WHAT THE TASK ASKS: Render the lines from the start of the rows through the line holding "determined by: Freire-Fierro, A.", inclusive, as a JSON list of strings. Use one string per line and leave out blank lines.

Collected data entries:
====

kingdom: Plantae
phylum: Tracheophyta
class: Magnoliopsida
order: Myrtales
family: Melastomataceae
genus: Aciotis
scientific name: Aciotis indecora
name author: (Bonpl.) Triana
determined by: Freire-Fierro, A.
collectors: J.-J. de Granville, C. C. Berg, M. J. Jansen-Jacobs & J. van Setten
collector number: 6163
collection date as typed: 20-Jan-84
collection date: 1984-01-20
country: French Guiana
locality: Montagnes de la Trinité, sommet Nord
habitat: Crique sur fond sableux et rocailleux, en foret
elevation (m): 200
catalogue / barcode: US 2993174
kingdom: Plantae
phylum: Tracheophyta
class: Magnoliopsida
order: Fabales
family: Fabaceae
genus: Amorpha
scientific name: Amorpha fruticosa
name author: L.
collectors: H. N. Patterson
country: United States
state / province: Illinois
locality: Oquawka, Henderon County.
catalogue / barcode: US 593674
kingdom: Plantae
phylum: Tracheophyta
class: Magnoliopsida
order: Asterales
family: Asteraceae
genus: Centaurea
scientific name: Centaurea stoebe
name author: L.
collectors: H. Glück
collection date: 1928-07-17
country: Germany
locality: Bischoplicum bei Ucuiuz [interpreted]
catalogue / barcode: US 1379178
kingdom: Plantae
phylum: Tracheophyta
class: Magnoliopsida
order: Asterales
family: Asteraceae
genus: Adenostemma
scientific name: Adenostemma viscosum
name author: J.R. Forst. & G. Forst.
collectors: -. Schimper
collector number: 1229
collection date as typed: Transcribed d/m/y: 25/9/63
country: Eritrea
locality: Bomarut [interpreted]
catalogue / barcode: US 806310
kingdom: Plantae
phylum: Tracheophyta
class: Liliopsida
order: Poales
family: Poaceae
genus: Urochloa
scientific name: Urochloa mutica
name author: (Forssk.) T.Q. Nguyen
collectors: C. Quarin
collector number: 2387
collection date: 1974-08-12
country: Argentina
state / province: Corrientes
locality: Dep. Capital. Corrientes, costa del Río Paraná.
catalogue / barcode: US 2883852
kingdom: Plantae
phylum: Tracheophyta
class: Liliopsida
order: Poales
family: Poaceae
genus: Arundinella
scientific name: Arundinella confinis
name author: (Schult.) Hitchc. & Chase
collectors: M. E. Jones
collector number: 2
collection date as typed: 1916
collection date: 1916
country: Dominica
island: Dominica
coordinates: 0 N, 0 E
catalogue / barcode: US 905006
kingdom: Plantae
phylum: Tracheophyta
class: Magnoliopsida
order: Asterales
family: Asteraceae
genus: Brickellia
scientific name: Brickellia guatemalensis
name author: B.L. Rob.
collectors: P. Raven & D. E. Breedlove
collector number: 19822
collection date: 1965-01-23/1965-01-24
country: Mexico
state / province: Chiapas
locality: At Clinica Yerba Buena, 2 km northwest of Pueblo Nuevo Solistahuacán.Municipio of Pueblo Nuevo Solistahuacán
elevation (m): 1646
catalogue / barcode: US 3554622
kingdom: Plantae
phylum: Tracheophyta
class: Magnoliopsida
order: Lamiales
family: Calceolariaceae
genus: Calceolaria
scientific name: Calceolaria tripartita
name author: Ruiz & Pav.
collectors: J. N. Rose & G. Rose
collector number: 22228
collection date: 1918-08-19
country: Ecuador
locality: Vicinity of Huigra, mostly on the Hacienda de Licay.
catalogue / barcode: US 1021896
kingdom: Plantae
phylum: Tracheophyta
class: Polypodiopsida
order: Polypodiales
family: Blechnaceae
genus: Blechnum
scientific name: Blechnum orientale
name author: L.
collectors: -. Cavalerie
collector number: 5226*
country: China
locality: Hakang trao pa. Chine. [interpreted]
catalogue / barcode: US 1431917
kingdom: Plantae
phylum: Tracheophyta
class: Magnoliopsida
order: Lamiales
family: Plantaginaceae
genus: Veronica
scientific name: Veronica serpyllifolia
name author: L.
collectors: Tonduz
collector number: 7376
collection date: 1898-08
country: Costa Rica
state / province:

====

EXERCISE ANSWER:
[
  "kingdom: Plantae",
  "phylum: Tracheophyta",
  "class: Magnoliopsida",
  "order: Myrtales",
  "family: Melastomataceae",
  "genus: Aciotis",
  "scientific name: Aciotis indecora",
  "name author: (Bonpl.) Triana",
  "determined by: Freire-Fierro, A."
]